The arrangement has its roots in the immediate aftermath of the 1967 war, when Israel unilaterally relinquished administrative control over the Temple Mount to an Islamic Wakf, under Jordanian custodianship (hundreds of people demonstrated in Amman this weekend against Israel’s closure of the site). Since then, Jews have had very limited access to their holiest place—where the two biblical Temples are said to have stood some 2,000 years ago—and are barred entirely from performing any religious rituals, even moving their lips in a manner that could be construed as prayer.

This reality, coupled with the frequency of violent outbursts atop the mount, has led to a growing chorus of calls by the Israeli right-wing for the “status quo” to be changed. After the latest attack, Education Minister Naftali Bennett called for “a thorough and new consideration of the current Israeli policy on the Mount,” whereas Culture Minister Miri Regev said the complex should be open to all, without time or area limits.

Perhaps the most vocal proponent of unrestricted access to the site is Israeli parliamentarian Yehudah Glick, one of the chairs of The Knesset Caucus for the Temple Mount. In October 2014, he barely survived an assassination attempt, shot multiple times by an assailant who accused him of being “an enemy of al-Aqsa.”

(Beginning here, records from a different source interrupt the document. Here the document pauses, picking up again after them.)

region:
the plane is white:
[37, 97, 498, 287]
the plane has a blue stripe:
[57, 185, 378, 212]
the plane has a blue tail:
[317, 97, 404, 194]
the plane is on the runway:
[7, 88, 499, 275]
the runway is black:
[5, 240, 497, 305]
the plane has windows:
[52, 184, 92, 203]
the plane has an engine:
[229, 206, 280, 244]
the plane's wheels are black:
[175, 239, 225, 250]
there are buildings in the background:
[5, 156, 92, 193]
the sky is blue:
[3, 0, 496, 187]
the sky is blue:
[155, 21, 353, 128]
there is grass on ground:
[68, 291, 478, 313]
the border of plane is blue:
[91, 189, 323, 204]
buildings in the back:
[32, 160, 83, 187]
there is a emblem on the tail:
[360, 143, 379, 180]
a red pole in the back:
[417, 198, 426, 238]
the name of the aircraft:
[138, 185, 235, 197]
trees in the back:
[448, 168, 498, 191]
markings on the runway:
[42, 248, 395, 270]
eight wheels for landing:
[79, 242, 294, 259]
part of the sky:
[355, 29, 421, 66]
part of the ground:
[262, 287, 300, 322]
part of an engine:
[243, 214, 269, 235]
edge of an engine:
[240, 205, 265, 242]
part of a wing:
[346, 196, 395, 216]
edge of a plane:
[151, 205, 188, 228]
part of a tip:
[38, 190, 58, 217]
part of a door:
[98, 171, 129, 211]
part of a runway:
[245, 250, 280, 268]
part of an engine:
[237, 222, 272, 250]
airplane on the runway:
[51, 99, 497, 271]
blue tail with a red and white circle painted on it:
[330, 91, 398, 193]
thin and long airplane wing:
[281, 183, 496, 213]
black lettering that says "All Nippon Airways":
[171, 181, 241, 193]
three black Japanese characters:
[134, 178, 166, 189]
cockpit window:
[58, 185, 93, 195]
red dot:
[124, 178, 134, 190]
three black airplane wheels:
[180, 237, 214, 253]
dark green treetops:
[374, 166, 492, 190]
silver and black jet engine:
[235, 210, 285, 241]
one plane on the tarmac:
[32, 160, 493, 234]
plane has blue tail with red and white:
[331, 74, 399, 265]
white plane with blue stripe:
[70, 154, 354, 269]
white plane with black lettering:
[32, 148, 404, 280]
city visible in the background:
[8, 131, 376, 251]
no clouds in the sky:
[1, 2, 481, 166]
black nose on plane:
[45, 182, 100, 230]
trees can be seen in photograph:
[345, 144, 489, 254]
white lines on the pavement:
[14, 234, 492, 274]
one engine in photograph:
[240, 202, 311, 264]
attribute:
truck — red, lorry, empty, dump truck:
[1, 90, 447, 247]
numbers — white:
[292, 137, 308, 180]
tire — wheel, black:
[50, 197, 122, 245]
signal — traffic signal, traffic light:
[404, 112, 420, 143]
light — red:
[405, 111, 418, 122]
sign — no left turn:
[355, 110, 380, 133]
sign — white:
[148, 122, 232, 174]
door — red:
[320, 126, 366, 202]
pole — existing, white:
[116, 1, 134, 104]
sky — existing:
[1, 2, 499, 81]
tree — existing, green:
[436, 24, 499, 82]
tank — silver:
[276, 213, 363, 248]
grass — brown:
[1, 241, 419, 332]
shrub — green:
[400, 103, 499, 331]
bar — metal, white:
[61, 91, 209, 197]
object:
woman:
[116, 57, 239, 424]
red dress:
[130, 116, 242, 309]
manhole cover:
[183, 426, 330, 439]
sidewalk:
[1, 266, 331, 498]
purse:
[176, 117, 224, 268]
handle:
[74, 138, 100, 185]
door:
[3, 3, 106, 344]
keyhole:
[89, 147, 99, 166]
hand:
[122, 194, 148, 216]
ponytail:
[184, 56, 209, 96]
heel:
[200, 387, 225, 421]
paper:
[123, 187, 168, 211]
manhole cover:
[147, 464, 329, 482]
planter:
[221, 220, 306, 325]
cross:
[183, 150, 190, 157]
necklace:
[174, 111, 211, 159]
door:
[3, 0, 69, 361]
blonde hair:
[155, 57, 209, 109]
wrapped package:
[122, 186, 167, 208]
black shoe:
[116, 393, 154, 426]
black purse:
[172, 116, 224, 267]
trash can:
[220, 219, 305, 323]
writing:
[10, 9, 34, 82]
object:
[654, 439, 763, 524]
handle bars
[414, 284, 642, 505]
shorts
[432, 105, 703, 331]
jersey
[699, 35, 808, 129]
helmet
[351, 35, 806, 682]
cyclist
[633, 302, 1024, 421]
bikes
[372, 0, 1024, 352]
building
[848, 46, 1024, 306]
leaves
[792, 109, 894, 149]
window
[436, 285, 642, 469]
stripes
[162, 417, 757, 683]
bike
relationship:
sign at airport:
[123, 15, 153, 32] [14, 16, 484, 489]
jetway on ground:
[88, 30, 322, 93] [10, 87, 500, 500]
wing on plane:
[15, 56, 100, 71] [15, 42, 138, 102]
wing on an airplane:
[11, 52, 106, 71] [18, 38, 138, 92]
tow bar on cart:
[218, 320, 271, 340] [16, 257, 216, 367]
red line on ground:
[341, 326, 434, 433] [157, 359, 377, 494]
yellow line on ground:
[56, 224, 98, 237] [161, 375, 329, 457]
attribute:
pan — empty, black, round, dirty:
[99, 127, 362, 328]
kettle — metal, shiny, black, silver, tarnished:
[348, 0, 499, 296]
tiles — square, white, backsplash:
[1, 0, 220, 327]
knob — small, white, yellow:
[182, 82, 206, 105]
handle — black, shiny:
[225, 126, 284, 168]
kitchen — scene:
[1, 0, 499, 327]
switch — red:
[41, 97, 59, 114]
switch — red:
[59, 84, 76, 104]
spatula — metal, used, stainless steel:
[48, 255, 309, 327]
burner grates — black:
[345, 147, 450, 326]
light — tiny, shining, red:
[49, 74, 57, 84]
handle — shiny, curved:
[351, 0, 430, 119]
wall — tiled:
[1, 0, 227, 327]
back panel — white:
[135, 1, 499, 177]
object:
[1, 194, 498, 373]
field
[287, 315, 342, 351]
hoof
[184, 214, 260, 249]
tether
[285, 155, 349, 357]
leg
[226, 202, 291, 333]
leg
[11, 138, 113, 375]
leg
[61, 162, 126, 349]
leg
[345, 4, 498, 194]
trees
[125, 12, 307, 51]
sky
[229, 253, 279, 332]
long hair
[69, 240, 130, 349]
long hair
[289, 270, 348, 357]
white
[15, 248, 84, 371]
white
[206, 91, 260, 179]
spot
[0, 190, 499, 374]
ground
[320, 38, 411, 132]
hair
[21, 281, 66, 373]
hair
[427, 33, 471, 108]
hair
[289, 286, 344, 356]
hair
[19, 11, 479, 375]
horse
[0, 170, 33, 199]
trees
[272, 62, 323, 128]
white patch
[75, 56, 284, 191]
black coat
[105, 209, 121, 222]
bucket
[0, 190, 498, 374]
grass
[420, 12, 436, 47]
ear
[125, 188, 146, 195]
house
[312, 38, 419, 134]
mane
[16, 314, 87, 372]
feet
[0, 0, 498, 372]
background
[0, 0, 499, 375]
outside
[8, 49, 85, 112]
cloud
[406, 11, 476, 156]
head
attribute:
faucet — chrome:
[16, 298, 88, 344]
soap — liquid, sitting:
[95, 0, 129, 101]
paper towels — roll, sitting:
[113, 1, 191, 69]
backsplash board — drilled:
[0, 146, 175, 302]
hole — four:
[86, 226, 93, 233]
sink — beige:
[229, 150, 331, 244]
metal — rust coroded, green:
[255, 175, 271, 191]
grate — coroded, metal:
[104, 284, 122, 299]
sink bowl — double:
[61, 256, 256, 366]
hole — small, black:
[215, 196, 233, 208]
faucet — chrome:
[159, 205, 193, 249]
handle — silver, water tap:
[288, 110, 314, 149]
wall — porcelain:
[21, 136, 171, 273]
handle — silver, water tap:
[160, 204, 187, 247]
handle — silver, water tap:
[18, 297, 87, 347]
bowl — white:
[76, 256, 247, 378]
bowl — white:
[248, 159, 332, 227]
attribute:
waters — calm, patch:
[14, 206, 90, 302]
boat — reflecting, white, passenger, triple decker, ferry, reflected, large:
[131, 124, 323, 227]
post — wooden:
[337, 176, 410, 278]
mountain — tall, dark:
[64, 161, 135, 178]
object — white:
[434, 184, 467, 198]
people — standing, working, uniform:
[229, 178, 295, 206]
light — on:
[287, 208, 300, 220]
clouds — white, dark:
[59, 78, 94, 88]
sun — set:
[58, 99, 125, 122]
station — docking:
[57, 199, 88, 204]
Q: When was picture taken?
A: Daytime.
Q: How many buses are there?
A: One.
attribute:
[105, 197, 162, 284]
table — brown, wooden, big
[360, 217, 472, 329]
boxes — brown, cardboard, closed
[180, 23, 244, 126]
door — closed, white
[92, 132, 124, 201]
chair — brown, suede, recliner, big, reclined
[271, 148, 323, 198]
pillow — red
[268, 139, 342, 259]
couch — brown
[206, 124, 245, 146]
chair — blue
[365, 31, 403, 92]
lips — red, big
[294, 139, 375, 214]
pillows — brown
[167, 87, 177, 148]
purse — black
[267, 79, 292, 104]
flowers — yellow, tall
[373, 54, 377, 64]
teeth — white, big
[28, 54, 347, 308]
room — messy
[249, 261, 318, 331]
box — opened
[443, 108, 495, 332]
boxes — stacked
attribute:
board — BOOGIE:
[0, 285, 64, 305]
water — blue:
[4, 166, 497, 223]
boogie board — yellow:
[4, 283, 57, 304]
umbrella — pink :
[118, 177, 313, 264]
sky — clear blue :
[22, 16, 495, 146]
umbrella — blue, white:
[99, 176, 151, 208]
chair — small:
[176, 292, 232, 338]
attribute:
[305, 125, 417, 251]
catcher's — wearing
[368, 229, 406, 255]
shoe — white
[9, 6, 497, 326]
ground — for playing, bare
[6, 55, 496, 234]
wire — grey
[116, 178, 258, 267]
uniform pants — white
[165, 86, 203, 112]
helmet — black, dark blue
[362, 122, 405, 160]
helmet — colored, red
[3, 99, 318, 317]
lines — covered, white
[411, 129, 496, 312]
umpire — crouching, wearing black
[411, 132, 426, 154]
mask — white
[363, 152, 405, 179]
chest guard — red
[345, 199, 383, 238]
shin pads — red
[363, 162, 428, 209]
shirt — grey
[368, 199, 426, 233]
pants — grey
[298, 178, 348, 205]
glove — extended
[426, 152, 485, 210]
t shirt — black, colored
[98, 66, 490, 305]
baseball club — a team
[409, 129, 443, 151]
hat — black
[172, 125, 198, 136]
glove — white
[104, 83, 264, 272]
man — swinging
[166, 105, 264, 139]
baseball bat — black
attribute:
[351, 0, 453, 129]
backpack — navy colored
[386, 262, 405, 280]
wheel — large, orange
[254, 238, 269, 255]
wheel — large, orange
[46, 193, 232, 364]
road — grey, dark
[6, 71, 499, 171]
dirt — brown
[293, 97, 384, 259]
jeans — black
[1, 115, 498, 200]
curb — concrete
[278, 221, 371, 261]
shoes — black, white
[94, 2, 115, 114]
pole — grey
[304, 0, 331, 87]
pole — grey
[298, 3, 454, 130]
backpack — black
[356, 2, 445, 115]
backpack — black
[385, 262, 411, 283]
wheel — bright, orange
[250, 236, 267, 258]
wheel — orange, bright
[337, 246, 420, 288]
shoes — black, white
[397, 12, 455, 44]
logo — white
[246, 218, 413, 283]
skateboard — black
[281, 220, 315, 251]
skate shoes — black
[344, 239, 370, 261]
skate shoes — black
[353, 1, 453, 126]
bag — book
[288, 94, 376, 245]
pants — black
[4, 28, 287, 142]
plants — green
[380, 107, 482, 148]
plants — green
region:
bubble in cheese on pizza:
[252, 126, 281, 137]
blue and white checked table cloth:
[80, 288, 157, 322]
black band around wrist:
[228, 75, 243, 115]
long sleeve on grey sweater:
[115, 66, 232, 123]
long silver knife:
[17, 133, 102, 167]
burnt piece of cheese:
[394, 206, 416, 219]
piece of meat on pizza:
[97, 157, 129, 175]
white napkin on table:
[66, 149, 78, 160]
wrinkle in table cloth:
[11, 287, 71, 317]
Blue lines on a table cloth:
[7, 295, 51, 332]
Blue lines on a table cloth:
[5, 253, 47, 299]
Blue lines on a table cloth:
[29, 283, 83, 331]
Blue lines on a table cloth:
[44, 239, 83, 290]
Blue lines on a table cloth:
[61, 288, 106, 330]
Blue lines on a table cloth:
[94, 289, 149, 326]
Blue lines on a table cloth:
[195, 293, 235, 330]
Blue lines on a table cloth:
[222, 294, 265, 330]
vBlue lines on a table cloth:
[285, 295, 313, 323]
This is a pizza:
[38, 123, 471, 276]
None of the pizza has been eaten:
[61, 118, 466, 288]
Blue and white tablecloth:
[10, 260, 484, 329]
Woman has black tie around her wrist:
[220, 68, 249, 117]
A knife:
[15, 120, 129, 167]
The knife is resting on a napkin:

Glick reaffirmed to The Media Line his opposition to the “status quo” because, he says, it discriminates against Jews. “This must change,” he stressed, explaining that he works to achieve this goal by increasing the number of Jewish and Christian visitors to the site. In this way, Glick believes a critical mass will eventually be reached that will leave no choice but to alter the situation.

Then, in his view, the Temple Mount will become a place of “dialogue, unity and a world center for peace.”

In the interim, according to archaeologist Dr. Gaby Barkay, co-director of The Temple Mount Sifting Project, the violence will likely continue; as a manifestation of what he calls “cultural terror.” With respect to the Waqf in particular, Barkay tells The Media Line that “the body has already irreversibly changed the nature of the Temple Mount…by deliberately destroying relics at the site, barbarically and with bulldozers.” He considers this distortion of the historical record as part of a “general phenomenon” across the globe, citing the Taliban’s blowing up in 2000 of Buddhist statues in Afghanistan, and, more recently, the demolition of artifacts by the Islamic State in Palmyra, Syria.

Barkay contends this trend applies equally to the Palestinians, who he claims have waged a concerted campaign to “deny all Jewish links to holy sites.”

In this respect, two weeks ago, UNESCO, the United Nations’ cultural organization, declared the ancient core of Hebron—where Abraham roamed some 4,000 years ago—as an endangered Palestinian World Heritage site. The city’s Cave of the Patriarchs, the resting place of Judaism’s forefathers and the religion’s second holiest site, was previously renamed by the PA the Ibrahimi mosque. Joseph’s tomb, located in the West Bank near Nablus, has repeatedly been defiled since the city was transferred to the PA’s jurisdiction in accordance with the Oslo agreements.

At hand, then, is a confrontation which, evidently, has become a major point of contention within Israel’s already fragmented society, and between the Jewish state and Muslim World, generally. It is a battle between peoples harboring conflicting beliefs and ideas, a war of competing narratives which both claim titleship over the heart and soul of Jerusalem.

And, to date, neither side appears ready, willing or able to concede one holy inch.